For a simplified example, if you have $1,000,000 invested, you can never save another penny and withdraw $40k/year forever, no matter how young you are.
$1,000,000 * .04 = $40,000/yr.
Even accounting for inflation (in the form of increasing your withdrawals by 2% every year), you’ll see that after 30 years there’s still plenty of money left to keep on retirin’

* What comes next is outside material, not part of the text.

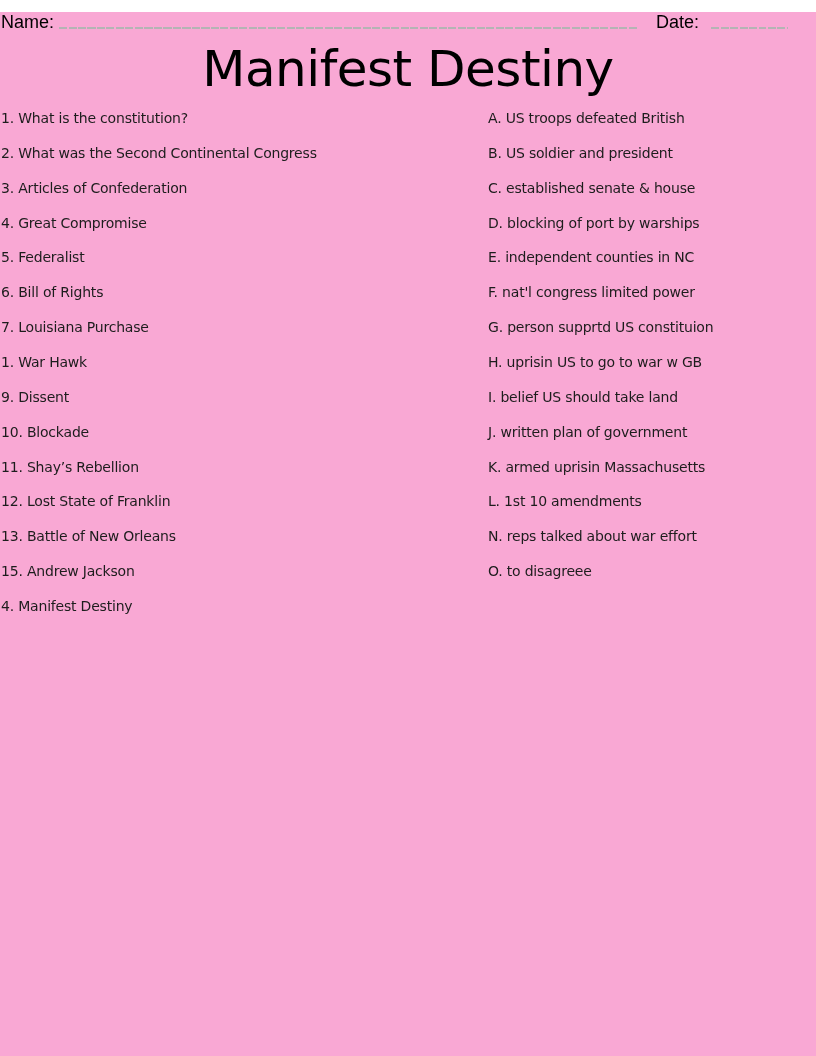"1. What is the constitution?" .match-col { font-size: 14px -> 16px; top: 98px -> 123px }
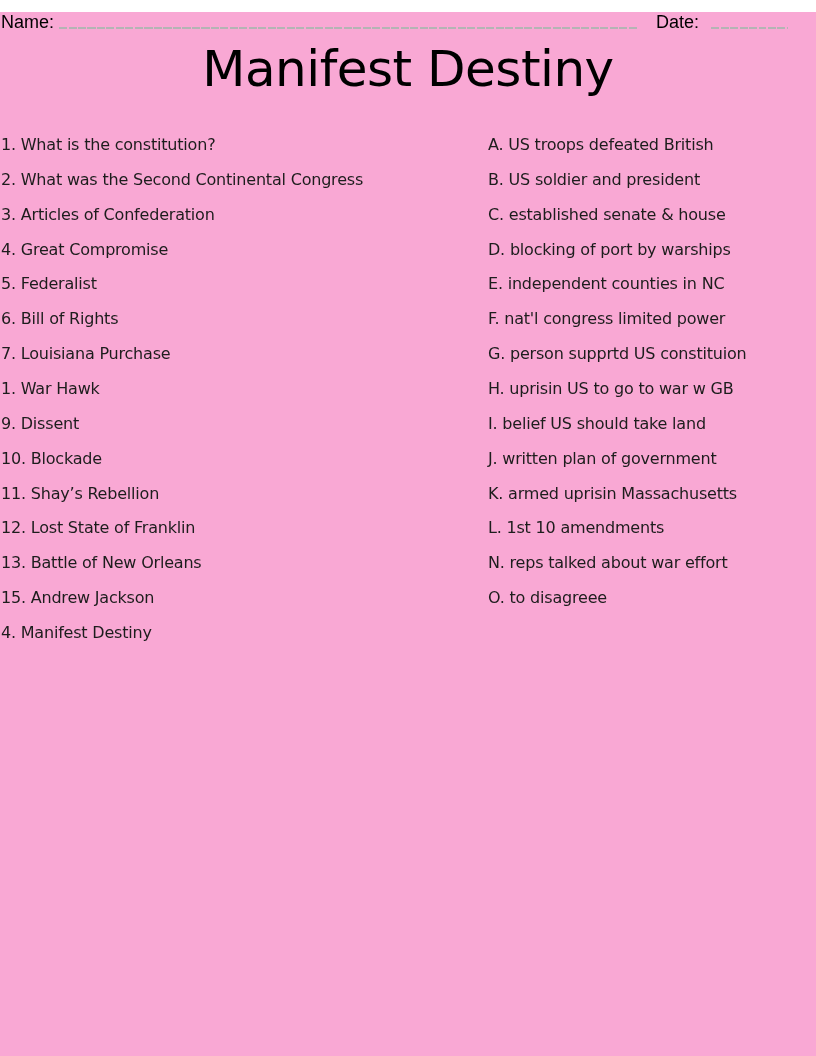"H. uprisin US to go" li { text: uprisin -> written }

How Spending (Not Saving) is the Key to Early Retirement at 4%
Another way to look at the 4% rule is that you need 25x your annual spending to retire this way. Read that again; it doesn’t matter what you make, it matters what you spend. There are plenty of early retirees that have gotten out of the race with well under $1M. I used that number because it’s a common milestone people throw around, but the 4% rule works no matter what you save, it’s the spending that’s key. Here are a few scenarios:
annual spending | required savings | notes |
$25,586 | $639,200 | 2x “poverty threshold” for an individual |
$32,494 | $812,350 | 2x “poverty threshold” for a household |
$36,000 | $900,000 | $3,000/mo |
$43,000 | $1,075,000 | median US income for an individual, 2020 |
$68,400 | $1,710,000 | median US income for a household, 2020 |
$80,000 | $2,000,000 | a whole lot of money |
Now, everyone has their own idea of what retirement should be. There are perfectly happy, successful people that retired at 30 and live on $27k/yr. For others, including plenty of six-figure earners living paycheck to paycheck, it’s basically impossible for their savings to ever outpace their spending (which may even be true for us! but we haven’t figured that out yet).
Your Pre-Retirement Income is NOT Your Post-Retirement Spending
One thing to remember when looking at these figures is this: Under the 4% rule in retirement, you never need to save another dollar. So if you’re a good saver earning $68,400/yr and thinking you’ll never hit that $1.7M number, don’t fret; a good portion of your income is currently going to savings/401k, which (along with other costs of working like commuting, office clothes, dry cleaning) will no longer be necessary in retirement. Ideally, you will be aggressively paying down your debt while you work; so if you can pay off your house before retirement, that’s another major cost you can strike. That’s why all the retirement advice about “expect to spend 75% of your before-retirement income” or whatever is bullshit.
It’s [almost] never about what you earn, it’s only about what you spend.
– me, just now
Our Numbers
The painful truth is we don’t currently know what our “magic number” will be, because we’ve been playing ostrich about our spending for too long. Lifestyle creep has been a huge factor in this, but the reality is our incomes have made us feel comfortable spending without too much thought. Obviously it’s impossible to know when you’re free to retire with the 4% rule if you don’t have a decent idea of what your spending looks like, so that’s the next major hurdle for us to clear.
In the meantime, we’ll keep focusing on emptying the jar and try to be more conscious about our choices & habits. In a future post, we’ll dive into our Mint account and try to figure out how we’ve been doing on auto-pilot.
What’s your magic number? Is your spending on track already?
Does this work without a 401k? And starting savings of 3,000?!?
Absolutely! It’s actually easier without a 401k in some ways because if you want to retire early and your money is in tax-advantaged accounts like a 401k/IRA you have to go through a complicated thing called a SEPP (substantially equal payment plan) to get at that money without penalties.
$3,000 is exactly the amount you need to begin investing in VTSAX (vanguard total index fund ‘admiral shares’)!! So if you haven’t maxed out your contributions, I’d start with an IRA (or SEP-IRA if you’re self-employed), 401k if your plan offers it, or if you don’t feel like all that just open a taxable brokerage acct, drop that $3k into something safe and set up an automatic contribution of just a little bit to get started!